Your instructions: Please format every line of text in the records below as a numbered list, leaving out blank lines and the pictures.
***** Records to process *****
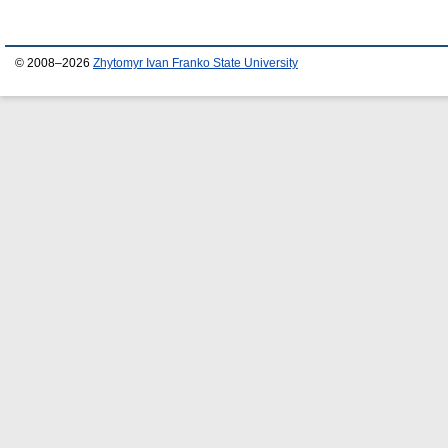
© 2008–2026
Zhytomyr Ivan Franko State University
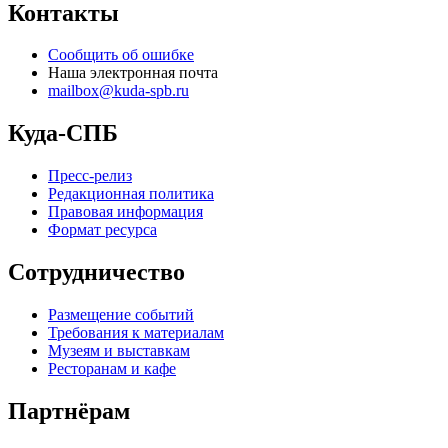
Контакты
Сообщить об ошибке
Наша электронная почта
mailbox@kuda-spb.ru
Куда-СПБ
Пресс-релиз
Редакционная политика
Правовая информация
Формат ресурса
Сотрудничество
Размещение событий
Требования к материалам
Музеям и выставкам
Ресторанам и кафе
Партнёрам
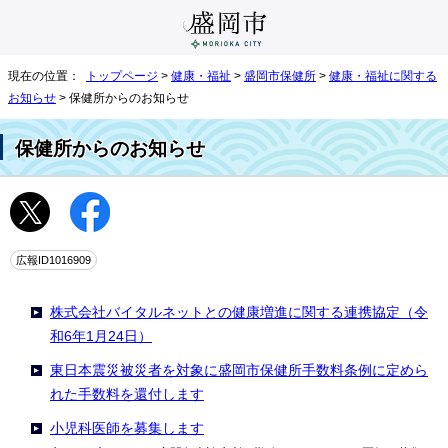
現在の位置：
トップページ
>
健康・福祉
>
盛岡市保健所
>
健康・福祉に関する
お知らせ
> 保健所からのお知らせ
保健所からのお知らせ
広報ID1016909
株式会社バイタルネットとの健康増進に関する連携協定（令
和6年1月24日）
東日本震災被災者を対象に盛岡市保健所手数料条例に定めら
れた手数料を還付します
小児科医師を募集します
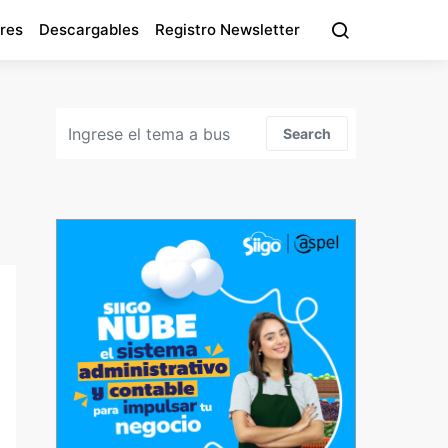
res
Descargables
Registro Newsletter
Search for:
Search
*****
Result for this task:
1. © 2008–2026
2. Zhytomyr Ivan Franko State University
3. Контакты
4. Сообщить об ошибке
5. Наша электронная почта
6. mailbox@kuda-spb.ru
7. Куда-СПБ
8. Пресс-релиз
9. Редакционная политика
10. Правовая информация
11. Формат ресурса
12. Сотрудничество
13. Размещение событий
14. Требования к материалам
15. Музеям и выставкам
16. Ресторанам и кафе
17. Партнёрам
18. 現在の位置：
19. トップページ
20. >
21. 健康・福祉
22. >
23. 盛岡市保健所
24. >
25. 健康・福祉に関する
26. お知らせ
27. > 保健所からのお知らせ
28. 保健所からのお知らせ
29. 広報ID1016909
30. 株式会社バイタルネットとの健康増進に関する連携協定（令
31. 和6年1月24日）
32. 東日本震災被災者を対象に盛岡市保健所手数料条例に定めら
33. れた手数料を還付します
34. 小児科医師を募集します
35. res
36. Descargables
37. Registro Newsletter
38. Search for:
39. Search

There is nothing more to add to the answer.